Starke Zahlen, aber verfehlte Erwartungen
Rheinmetall konnte 2025 ein Umsatzwachstum von 29 % auf 9,9 Milliarden Euro und eine operative Marge von 18,5 % vorweisen. Auch die Auftragsbücher sind mit 63,8 Milliarden Euro prall gefüllt. Dennoch blieb der Konzern hinter den Erwartungen der Analysten zurück. Diese hatten mit einem noch stärkeren Umsatzwachstum und einer höheren Marge gerechnet. Die Börse reagiert empfindlich, wenn Prognosen nicht übertroffen werden.
Enttäuschender Ausblick für 2026
Für 2026 erwartet Rheinmetall ein Umsatzwachstum von 40 bis 45 % und eine operative Marge von rund 19 %. Obwohl diese Zahlen solide erscheinen, wurden sie bereits im Februar angedeutet und gelten als wenig überraschend. Analysten kritisieren, dass die Dynamik des Wachstums nachlässt und die Erwartungen an die zukünftige Entwicklung nicht vollständig erfüllt werden.
Hohe Fallhöhe nach starkem Kursanstieg
Seit Beginn des Ukraine-Kriegs hat die Rheinmetall-Aktie massiv zugelegt und ist um über 1.600 % gestiegen. Diese beeindruckende Rally erhöht die Fallhöhe. Selbst kleine Enttäuschungen können zu deutlichen Kursverlusten führen. Die Aktie ist längst keine einfache Krisenwette mehr, sondern ein hoch bewertetes Versprechen auf weiteres Wachstum.
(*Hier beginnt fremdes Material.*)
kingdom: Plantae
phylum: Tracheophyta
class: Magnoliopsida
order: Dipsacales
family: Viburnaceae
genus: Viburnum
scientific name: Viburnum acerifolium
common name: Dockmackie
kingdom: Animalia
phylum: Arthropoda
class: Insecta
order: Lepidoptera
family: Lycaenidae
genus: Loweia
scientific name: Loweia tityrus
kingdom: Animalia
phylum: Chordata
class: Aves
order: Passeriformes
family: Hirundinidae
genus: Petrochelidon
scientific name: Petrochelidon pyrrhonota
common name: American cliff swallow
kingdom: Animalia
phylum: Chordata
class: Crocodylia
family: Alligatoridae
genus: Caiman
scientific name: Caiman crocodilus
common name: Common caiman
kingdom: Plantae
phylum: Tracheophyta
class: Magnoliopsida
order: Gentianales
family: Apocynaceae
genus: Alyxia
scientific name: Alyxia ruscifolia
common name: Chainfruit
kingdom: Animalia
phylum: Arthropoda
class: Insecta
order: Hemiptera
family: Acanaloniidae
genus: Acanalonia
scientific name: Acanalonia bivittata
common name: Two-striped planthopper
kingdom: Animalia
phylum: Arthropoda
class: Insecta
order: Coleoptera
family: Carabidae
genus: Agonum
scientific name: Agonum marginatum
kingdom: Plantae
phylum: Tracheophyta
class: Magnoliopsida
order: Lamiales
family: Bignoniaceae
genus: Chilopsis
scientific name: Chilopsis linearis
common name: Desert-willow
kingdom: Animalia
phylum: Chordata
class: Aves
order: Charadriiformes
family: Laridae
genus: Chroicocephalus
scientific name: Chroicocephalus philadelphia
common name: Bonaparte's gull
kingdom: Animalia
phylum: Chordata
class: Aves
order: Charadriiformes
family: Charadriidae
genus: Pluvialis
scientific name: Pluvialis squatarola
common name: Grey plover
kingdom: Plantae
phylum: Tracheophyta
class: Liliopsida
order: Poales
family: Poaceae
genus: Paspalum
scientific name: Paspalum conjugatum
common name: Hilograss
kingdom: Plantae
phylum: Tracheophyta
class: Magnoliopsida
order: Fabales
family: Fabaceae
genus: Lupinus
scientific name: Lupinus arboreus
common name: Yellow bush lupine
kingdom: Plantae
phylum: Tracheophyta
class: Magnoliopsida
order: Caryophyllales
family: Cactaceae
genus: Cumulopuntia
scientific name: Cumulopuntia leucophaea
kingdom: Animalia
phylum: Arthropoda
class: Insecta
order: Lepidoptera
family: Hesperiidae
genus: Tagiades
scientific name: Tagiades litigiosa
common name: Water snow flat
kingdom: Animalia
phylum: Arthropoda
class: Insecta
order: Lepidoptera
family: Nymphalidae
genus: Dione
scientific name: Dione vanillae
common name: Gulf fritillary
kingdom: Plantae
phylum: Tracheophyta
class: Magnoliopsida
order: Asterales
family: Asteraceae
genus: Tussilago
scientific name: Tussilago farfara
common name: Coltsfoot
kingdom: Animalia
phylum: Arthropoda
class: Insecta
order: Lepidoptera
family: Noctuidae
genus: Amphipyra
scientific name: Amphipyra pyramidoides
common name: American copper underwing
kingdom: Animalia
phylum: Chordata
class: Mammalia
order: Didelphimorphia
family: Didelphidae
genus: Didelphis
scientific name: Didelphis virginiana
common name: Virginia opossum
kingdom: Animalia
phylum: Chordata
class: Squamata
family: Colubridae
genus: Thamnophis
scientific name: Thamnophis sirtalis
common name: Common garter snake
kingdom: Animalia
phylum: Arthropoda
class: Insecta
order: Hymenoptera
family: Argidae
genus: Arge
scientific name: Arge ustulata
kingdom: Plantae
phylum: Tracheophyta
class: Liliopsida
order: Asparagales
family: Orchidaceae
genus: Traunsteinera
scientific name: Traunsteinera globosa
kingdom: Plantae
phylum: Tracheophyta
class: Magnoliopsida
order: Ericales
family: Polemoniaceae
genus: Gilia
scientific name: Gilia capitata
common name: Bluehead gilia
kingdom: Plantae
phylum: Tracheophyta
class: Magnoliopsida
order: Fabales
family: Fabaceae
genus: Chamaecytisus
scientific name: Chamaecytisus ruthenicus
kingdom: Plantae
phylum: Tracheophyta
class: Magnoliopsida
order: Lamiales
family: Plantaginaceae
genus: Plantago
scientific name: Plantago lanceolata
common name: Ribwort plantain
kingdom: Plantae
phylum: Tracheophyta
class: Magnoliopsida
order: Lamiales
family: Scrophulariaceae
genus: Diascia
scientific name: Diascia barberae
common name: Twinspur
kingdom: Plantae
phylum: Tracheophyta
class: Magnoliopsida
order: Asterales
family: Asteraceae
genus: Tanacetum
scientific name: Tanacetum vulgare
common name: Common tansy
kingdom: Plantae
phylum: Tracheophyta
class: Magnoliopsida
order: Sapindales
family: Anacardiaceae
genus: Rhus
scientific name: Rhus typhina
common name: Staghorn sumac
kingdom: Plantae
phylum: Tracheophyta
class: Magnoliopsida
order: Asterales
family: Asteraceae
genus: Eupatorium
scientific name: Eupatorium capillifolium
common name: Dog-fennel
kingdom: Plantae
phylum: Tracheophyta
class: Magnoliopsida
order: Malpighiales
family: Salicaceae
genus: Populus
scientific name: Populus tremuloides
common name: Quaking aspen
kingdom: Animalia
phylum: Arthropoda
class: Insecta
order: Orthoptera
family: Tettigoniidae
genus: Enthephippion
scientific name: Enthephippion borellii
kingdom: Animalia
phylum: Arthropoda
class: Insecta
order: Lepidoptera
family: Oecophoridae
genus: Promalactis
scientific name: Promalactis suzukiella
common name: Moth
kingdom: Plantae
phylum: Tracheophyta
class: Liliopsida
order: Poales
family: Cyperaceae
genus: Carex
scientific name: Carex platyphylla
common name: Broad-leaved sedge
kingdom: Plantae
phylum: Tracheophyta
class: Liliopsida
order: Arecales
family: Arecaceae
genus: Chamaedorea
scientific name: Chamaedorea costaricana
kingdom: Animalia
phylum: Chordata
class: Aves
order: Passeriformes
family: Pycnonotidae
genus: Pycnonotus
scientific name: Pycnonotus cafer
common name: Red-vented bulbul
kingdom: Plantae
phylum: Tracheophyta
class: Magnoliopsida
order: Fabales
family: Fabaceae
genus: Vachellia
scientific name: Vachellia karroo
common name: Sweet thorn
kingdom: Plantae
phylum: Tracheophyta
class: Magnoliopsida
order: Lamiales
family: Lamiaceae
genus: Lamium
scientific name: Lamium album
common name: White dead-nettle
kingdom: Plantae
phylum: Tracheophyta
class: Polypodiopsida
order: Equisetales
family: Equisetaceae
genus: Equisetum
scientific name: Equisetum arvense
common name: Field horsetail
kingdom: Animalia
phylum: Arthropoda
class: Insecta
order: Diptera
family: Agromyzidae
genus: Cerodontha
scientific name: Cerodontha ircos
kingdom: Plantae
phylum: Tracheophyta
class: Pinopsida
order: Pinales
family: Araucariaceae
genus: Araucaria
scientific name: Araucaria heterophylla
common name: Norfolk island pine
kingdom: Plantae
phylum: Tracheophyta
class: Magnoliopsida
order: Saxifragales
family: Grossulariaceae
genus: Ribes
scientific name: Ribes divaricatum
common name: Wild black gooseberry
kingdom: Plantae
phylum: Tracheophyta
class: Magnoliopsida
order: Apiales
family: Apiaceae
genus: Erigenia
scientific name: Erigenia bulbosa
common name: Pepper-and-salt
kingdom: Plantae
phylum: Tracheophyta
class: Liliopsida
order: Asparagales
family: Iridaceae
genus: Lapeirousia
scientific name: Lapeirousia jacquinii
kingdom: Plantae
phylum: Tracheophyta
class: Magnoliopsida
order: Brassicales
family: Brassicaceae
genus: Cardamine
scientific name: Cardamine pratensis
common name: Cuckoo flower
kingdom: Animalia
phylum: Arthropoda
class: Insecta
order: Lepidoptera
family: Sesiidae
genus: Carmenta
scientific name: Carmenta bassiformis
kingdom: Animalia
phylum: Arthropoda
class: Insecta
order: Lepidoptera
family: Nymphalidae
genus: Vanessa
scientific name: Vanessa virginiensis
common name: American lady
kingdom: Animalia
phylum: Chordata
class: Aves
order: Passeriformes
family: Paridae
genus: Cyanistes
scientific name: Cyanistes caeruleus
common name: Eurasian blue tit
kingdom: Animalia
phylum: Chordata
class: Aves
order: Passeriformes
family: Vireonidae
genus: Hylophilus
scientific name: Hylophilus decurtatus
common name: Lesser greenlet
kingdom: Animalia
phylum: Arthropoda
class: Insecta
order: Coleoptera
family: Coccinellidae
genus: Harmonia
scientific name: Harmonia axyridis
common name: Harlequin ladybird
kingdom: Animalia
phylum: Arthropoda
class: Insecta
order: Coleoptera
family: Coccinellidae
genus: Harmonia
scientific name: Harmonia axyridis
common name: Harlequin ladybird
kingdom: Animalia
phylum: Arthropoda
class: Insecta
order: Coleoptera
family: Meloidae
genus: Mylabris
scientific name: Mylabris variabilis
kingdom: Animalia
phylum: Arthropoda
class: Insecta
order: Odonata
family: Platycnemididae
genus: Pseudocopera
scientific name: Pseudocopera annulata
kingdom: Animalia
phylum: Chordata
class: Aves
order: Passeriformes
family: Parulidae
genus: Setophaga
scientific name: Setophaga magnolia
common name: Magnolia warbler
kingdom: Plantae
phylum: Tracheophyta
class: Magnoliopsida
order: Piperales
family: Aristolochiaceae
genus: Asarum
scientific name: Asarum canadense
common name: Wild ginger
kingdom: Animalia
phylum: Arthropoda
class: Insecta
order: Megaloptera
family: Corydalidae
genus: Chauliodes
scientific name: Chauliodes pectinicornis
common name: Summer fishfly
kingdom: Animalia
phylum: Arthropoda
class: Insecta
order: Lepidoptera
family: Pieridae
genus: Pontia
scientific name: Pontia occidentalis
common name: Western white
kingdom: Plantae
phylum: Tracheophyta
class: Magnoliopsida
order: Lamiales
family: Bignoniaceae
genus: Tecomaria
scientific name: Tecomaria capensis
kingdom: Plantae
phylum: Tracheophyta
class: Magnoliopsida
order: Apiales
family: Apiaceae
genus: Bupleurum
Unsicherheiten durch Umstrukturierungen
Die geplante Trennung vom zivilen Geschäft rund um die Autozulieferung sorgt für zusätzliche Unsicherheiten. Der Verkauf zieht sich länger hin als erwartet und die schwache Performance dieser Sparte belastet weiterhin die Bilanz. Gleichzeitig wagt sich Rheinmetall in neue Geschäftsfelder wie den Marineschiffbau und Satellitenprojekte vor, was zwar langfristig Chancen bietet, aber kurzfristig Risiken birgt.